INFORMATION PROVIDED ->
++++

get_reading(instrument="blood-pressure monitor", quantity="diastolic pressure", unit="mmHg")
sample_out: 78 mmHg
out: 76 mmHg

++++

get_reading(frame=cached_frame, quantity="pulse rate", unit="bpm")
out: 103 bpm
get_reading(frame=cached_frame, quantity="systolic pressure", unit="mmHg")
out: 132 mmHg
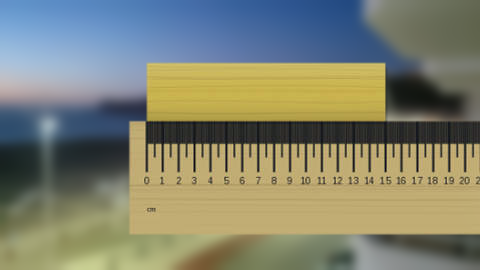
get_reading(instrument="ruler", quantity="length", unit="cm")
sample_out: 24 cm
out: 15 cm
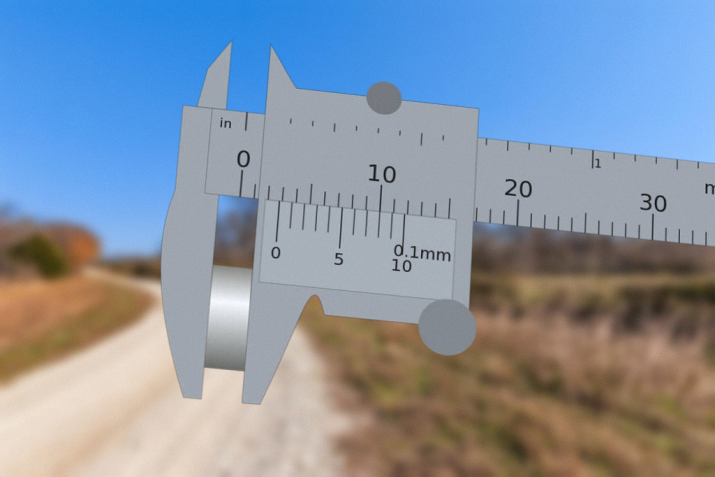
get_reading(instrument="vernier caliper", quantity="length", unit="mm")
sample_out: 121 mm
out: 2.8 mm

++++

TASK INSTRUCTIONS ->
State how many lines of the data above contain the string "length". Reply with the number alone.

TASK RESPONSE ->
2